> PROBLEM 1
In two sentences, summarize the email below.

From: Ralf Corsepius
Subject: Re: HAVE_STDBOOL_H, AC_HEADER_STDBOOL, and AM_STDBOOL_H
Date: Tue, 01 Feb 2011 15:13:37 +0100
User-agent: Mozilla/5.0 (X11; U; Linux x86_64; en-US; rv:1.9.2.13) Gecko/20101209 Fedora/3.1.7-0.35.b3pre.fc14 Thunderbird/3.1.7

On 02/01/2011 02:29 PM, Simon Josefsson wrote:
Ralf Corsepius<address@hidden>  writes:

Please don't make this last change in Autoconf.  AC_HEADER_STDBOOL in
Autoconf works well right now for people who do not use gnulib,
Agreed. I am one of these users.

and I
don't think that it's a good idea to mark obsolescent a working Autoconf
macro to try to "push" people towards using gnulib instead.
Agreed, again.

For real-world projects, gnulib often is not a viable alternative.
Could you explain why?  There are several real-world projects that use
gnulib, so I'm curious what the perceived reasons against it are.  I'm
genuinely interested in the answer to the question, it is not just
rethoric because I happen to disagree.

I can understand if you are building non-free software you would not
want to use gnulib due to license reasons, but you could still use
autoconf.
Somewhat oversimplified, this applies to us.

RTEMS is an OS for embedded systems and is licensed under a "GPL with exceptions for static linkage". We choose to do so, because to users RTEMS presents itself as a set of static libraries, they statically link their application code against.

As we do not want to force our users to release their code, "pure GPL'ed" code is not applicable to us.

   However, I'm not sure this is the problem you are thinking of
or if there is some technical or other reason.
Yes, there also are technical reasons.

In first place, like most free OSes, we are in the unique position to have fairly wide control over the OS, its libc and its toolchains (gcc/binutils). I.e. we can try t fix issues once they pop up and don't necessarily have to resort to "portability aids" such as gnulib.

Another technical aspect would be integration of gnulib into existing source trees.


And finally, there are personal preferences and likes/dislikes. Some people consider gnulib to be great, others don't.

Except that i don't like the auto*tool's tendency to link the auto* and gnulib (such as in this thread) my personal position on gnulib is neutral.

> EXCERPTED DATA
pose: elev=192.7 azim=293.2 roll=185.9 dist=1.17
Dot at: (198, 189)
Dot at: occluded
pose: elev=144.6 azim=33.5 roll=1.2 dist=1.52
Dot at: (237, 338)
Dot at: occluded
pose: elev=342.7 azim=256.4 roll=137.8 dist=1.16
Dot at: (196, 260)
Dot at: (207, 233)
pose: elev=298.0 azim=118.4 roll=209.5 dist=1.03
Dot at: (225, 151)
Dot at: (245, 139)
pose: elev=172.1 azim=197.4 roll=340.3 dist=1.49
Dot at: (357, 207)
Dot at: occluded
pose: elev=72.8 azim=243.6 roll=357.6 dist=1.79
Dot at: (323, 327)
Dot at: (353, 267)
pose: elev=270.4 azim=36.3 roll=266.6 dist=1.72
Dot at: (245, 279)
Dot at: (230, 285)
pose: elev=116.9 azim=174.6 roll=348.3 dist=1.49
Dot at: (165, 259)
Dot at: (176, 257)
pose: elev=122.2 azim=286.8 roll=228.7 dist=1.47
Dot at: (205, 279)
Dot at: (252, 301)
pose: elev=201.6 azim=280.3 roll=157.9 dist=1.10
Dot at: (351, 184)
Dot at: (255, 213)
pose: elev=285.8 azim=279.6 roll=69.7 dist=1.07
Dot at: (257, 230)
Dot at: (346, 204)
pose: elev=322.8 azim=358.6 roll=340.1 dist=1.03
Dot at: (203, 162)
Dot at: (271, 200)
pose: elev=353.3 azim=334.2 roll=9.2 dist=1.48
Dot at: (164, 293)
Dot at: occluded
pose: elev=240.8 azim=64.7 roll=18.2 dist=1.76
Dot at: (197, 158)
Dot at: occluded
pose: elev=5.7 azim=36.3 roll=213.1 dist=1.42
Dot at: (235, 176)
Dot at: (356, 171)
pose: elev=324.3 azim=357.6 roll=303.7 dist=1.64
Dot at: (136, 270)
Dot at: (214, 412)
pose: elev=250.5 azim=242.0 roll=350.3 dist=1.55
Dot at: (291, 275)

> PROBLEM 2
Reproduce the lines of the listing from the line holding "pose: elev=201.6 azim=280.3" through the line holding "Dot at: (356, 171)", inclusive.

> WORKED SOLUTION 1
Ralf Corsepius argues that gnulib is often not a viable alternative for real-world projects, and Simon Josefsson asks him why. Corsepius answers that RTEMS's "GPL with exceptions for static linkage" rules out pure GPL code, and he cites technical reasons such as control over the OS, libc and toolchains and the difficulty of integrating gnulib into existing source trees, as well as personal preferences.

> WORKED SOLUTION 2
pose: elev=201.6 azim=280.3 roll=157.9 dist=1.10
Dot at: (351, 184)
Dot at: (255, 213)
pose: elev=285.8 azim=279.6 roll=69.7 dist=1.07
Dot at: (257, 230)
Dot at: (346, 204)
pose: elev=322.8 azim=358.6 roll=340.1 dist=1.03
Dot at: (203, 162)
Dot at: (271, 200)
pose: elev=353.3 azim=334.2 roll=9.2 dist=1.48
Dot at: (164, 293)
Dot at: occluded
pose: elev=240.8 azim=64.7 roll=18.2 dist=1.76
Dot at: (197, 158)
Dot at: occluded
pose: elev=5.7 azim=36.3 roll=213.1 dist=1.42
Dot at: (235, 176)
Dot at: (356, 171)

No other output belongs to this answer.